Grasser in ÖSTERREICH: "Habe Geld von meiner Schwiegermutter in der Schweiz übernommen"

Ex-Finanzminister wehrt sich gegen neue Vorwürfe: "Werde verfolgt wie bei Orwell" - Zwei Einvernahmen bei Staatsanwaltschaft

Wien (OTS) - Karl-Heinz Grasser nimmt im Interview mit der Tageszeitung ÖSTERREICH (Sonntags-Ausgabe) ausführlich zu den neuen Vorwürfen gegen ihn Stellung. Die Staatsanwaltschaft behauptet, Grasser könne das vielzitierte Schwiegermutter-Geld (500.000 Euro zur Veranlagung) im Jahr 2005 nicht, wie angegeben, von seiner Schwiegermutter bei einem Treffen in der Schweiz erhalten haben. Marina Giori-Lhota solle sich laut Recherchen der Staatsanwaltschaft zu jenem Zeitpunkt nicht in der Schweiz aufgehalten haben.
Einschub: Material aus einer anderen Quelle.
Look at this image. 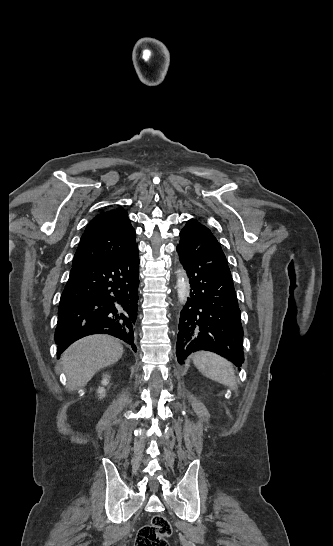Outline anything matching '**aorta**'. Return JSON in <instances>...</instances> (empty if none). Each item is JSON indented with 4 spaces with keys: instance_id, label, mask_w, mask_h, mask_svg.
I'll list each match as a JSON object with an SVG mask.
<instances>
[{
    "instance_id": "obj_1",
    "label": "aorta",
    "mask_w": 333,
    "mask_h": 546,
    "mask_svg": "<svg viewBox=\"0 0 333 546\" xmlns=\"http://www.w3.org/2000/svg\"><path fill=\"white\" fill-rule=\"evenodd\" d=\"M177 293L180 303L184 304L188 296V281L183 270L178 271Z\"/></svg>"
}]
</instances>
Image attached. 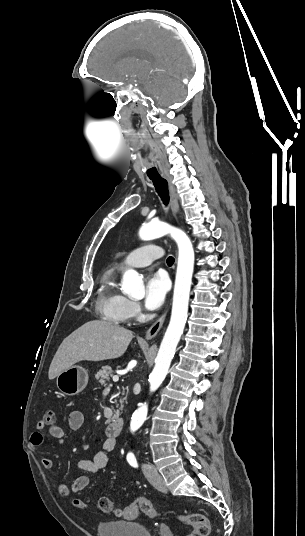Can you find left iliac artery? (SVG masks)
I'll list each match as a JSON object with an SVG mask.
<instances>
[{"label":"left iliac artery","instance_id":"obj_1","mask_svg":"<svg viewBox=\"0 0 305 536\" xmlns=\"http://www.w3.org/2000/svg\"><path fill=\"white\" fill-rule=\"evenodd\" d=\"M129 464L133 467H138L136 458L134 456L127 457Z\"/></svg>","mask_w":305,"mask_h":536}]
</instances>
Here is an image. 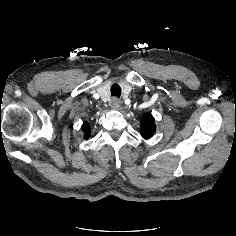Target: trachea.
Listing matches in <instances>:
<instances>
[{
	"instance_id": "trachea-1",
	"label": "trachea",
	"mask_w": 236,
	"mask_h": 236,
	"mask_svg": "<svg viewBox=\"0 0 236 236\" xmlns=\"http://www.w3.org/2000/svg\"><path fill=\"white\" fill-rule=\"evenodd\" d=\"M111 95L115 96V97H118V98L120 97V95H121V87L117 83H114L111 86Z\"/></svg>"
}]
</instances>
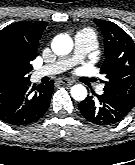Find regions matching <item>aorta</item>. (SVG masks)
Returning a JSON list of instances; mask_svg holds the SVG:
<instances>
[{
    "instance_id": "762f6f07",
    "label": "aorta",
    "mask_w": 135,
    "mask_h": 165,
    "mask_svg": "<svg viewBox=\"0 0 135 165\" xmlns=\"http://www.w3.org/2000/svg\"><path fill=\"white\" fill-rule=\"evenodd\" d=\"M73 42L70 37L62 35L55 38L52 43V50L57 55H66L71 52ZM71 96L77 101H82L87 97V89L82 84H76L71 87Z\"/></svg>"
}]
</instances>
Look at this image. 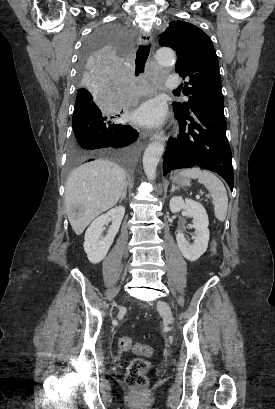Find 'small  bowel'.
I'll return each mask as SVG.
<instances>
[{"label":"small bowel","mask_w":275,"mask_h":409,"mask_svg":"<svg viewBox=\"0 0 275 409\" xmlns=\"http://www.w3.org/2000/svg\"><path fill=\"white\" fill-rule=\"evenodd\" d=\"M215 248H216V243L215 241H213L212 245H211V254L214 255L215 254Z\"/></svg>","instance_id":"1"}]
</instances>
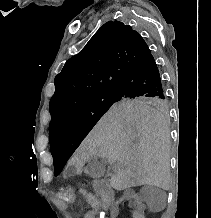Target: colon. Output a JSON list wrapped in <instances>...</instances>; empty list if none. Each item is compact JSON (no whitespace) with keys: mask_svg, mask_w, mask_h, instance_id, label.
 <instances>
[{"mask_svg":"<svg viewBox=\"0 0 211 218\" xmlns=\"http://www.w3.org/2000/svg\"><path fill=\"white\" fill-rule=\"evenodd\" d=\"M58 198L62 203L70 204L74 201L75 195L72 186L66 185L60 188Z\"/></svg>","mask_w":211,"mask_h":218,"instance_id":"1","label":"colon"}]
</instances>
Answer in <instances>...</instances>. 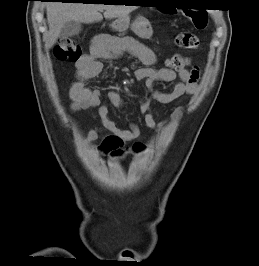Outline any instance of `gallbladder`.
Segmentation results:
<instances>
[{"instance_id": "obj_1", "label": "gallbladder", "mask_w": 259, "mask_h": 266, "mask_svg": "<svg viewBox=\"0 0 259 266\" xmlns=\"http://www.w3.org/2000/svg\"><path fill=\"white\" fill-rule=\"evenodd\" d=\"M82 30V25L76 21L67 22L61 30L60 37H72L78 35Z\"/></svg>"}]
</instances>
"Ich sehe das völlig entspannt. Ich weiß, dass ich in Zug (Schweiz) bei meiner Schwiegermutter am Esstisch gesessen bin und das Geld dort übernommen habe", so Grasser. Die Vorwürfe seien völlig absurd. "Meine Verfolger haben sich nicht entblödet, jetzt, sieben Jahre nach der ganzen Geschichte, ein sogenanntes Bewegungsprofil zu machen, wo ich und meine Schwiegermutter vor sieben Jahren überall gewesen sein sollen." Dass seine Schwiegermutter damals nicht in der Schweiz war, könne man "definitiv ausschließen". "Ich weiß, dass ich das Geld persönlich in der Schweiz übernommen habe und es gibt meine Frau als Zeugin dafür."

Die Verfolgung seiner Person werde "immer abenteuerlicher". "Man gewährt mir nicht einmal Einblick in die Unterlagen, die aus Liechtenstein gekommen sind - aber Zeitungsredaktionen haben die Akten. Meine Verfolgung geht jetzt ins vierte Jahr, das ist schon wie bei Orwell."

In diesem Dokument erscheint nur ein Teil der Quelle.